I didn’t have to remind them of the screams he offered as proof of life. They would have heard them.
“Agreed.” Clay began walking, phone in hand. “It will give the Kellies time to work.”
Asa elected to remain in his daemon form. How he kept his thick horns and hair, which was too thick to tell me if he had a bald spot, from snagging on low-lying limbs mystified me. He moved with an easy grace through the trees that could only stem from his fae heritage.
“Here.” He
thrust a hank of his long hair at me. “Pet.”
“I have other things on my mind right now.” I swatted his hand. “No thanks.”
“Pet,” he growled at me. “Now.”
On my shoulder, Colby snickered and snorted with no attempt to hide her laughter.
“Fine.” I held the lock of hair like a leash and kept searching. “Happy?”
The daemon rumbled and puffed out his chest as if me leading him around was the best thing ever.
The hike took no time, but the coordinates gave nothing away. Nothing but trees, trees, and more trees.
“Everyone, stand clear.” I used the excuse to return the daemon’s hair to him. “I’m going to—”
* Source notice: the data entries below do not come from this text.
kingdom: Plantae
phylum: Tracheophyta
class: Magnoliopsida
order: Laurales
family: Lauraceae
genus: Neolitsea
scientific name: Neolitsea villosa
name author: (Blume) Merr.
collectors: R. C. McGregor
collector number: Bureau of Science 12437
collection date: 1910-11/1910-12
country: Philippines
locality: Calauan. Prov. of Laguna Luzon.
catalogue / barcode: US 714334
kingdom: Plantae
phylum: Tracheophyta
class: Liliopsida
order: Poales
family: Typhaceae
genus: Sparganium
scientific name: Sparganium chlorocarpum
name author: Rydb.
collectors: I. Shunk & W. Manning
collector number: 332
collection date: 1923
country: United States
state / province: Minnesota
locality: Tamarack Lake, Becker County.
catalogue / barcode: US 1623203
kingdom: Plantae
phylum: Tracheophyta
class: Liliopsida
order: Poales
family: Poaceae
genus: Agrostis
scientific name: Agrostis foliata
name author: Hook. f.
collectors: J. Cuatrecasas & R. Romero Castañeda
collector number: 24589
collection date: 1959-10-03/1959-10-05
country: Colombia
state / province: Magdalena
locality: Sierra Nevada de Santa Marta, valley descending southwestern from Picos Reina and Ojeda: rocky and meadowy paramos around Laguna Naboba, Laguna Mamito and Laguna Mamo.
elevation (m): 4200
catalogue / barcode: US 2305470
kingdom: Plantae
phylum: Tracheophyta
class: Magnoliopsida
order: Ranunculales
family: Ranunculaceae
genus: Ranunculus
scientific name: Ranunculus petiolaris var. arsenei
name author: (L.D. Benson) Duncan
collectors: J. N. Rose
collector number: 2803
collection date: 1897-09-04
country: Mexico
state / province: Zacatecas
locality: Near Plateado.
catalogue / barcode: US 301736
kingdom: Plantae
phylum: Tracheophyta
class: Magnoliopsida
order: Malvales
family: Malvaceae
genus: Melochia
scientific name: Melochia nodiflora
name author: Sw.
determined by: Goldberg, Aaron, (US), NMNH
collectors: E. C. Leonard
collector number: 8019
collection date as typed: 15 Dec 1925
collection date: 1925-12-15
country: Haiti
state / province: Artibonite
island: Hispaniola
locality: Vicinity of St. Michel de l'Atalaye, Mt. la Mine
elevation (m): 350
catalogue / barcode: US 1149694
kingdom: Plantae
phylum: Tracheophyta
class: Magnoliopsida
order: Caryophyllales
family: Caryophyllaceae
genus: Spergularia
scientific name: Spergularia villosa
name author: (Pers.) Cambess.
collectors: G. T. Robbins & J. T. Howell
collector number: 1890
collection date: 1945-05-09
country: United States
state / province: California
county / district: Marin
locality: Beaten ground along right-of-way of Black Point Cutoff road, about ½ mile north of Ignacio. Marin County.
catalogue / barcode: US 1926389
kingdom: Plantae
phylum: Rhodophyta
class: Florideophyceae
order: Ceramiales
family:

“We.” An insistent foot tapped on top of my head. “We are going to…whatever you were about to say.”
“Colby…”
“Don’t Colby me.” She stomped again. “I’m your familiar.” Her voice softened. “Let me help you. Please, Rue.”
After everything she had been through, I should have known how much it mattered to her that she help break the cycle. She didn’t want any other girls to end up like her or worse. And I…I had to respect that.
“Okay.” I took out my wand. “We’re going to douse the area for residual magic.”
“Ready.” Her wings fluttered overhead. “Let’s do this.” She sank to my eye level. “How do we do this?”
“I’ll use a spell.” I exhaled my frustration. “You can feed me a tiny bit of power to extend my range.”
“I can do that.” She blinked a few times. “I think.”
At the pond, she had acted on instinct. Fear for me had guided her. This was different. It required intent.
“Don’t sweat it.” I smiled at her. “You’ve already saved the day. I don’t mind pulling my own weight.”
The praise lit her up from the inside. Not literally this time. Thankfully. I needed to see what I was doing.
Eyes shut tight, I held my wand in a loose grip and chanted under my breath while turning a slow circle. I made one full rotation before nodding to Colby, who zipped over to land on top of my head. She gripped my hair with her hands and began to hum a little ditty.
No.
She wasn’t humming.
Her power was buzzing along her body and vibrating through mine in an audible harmonization.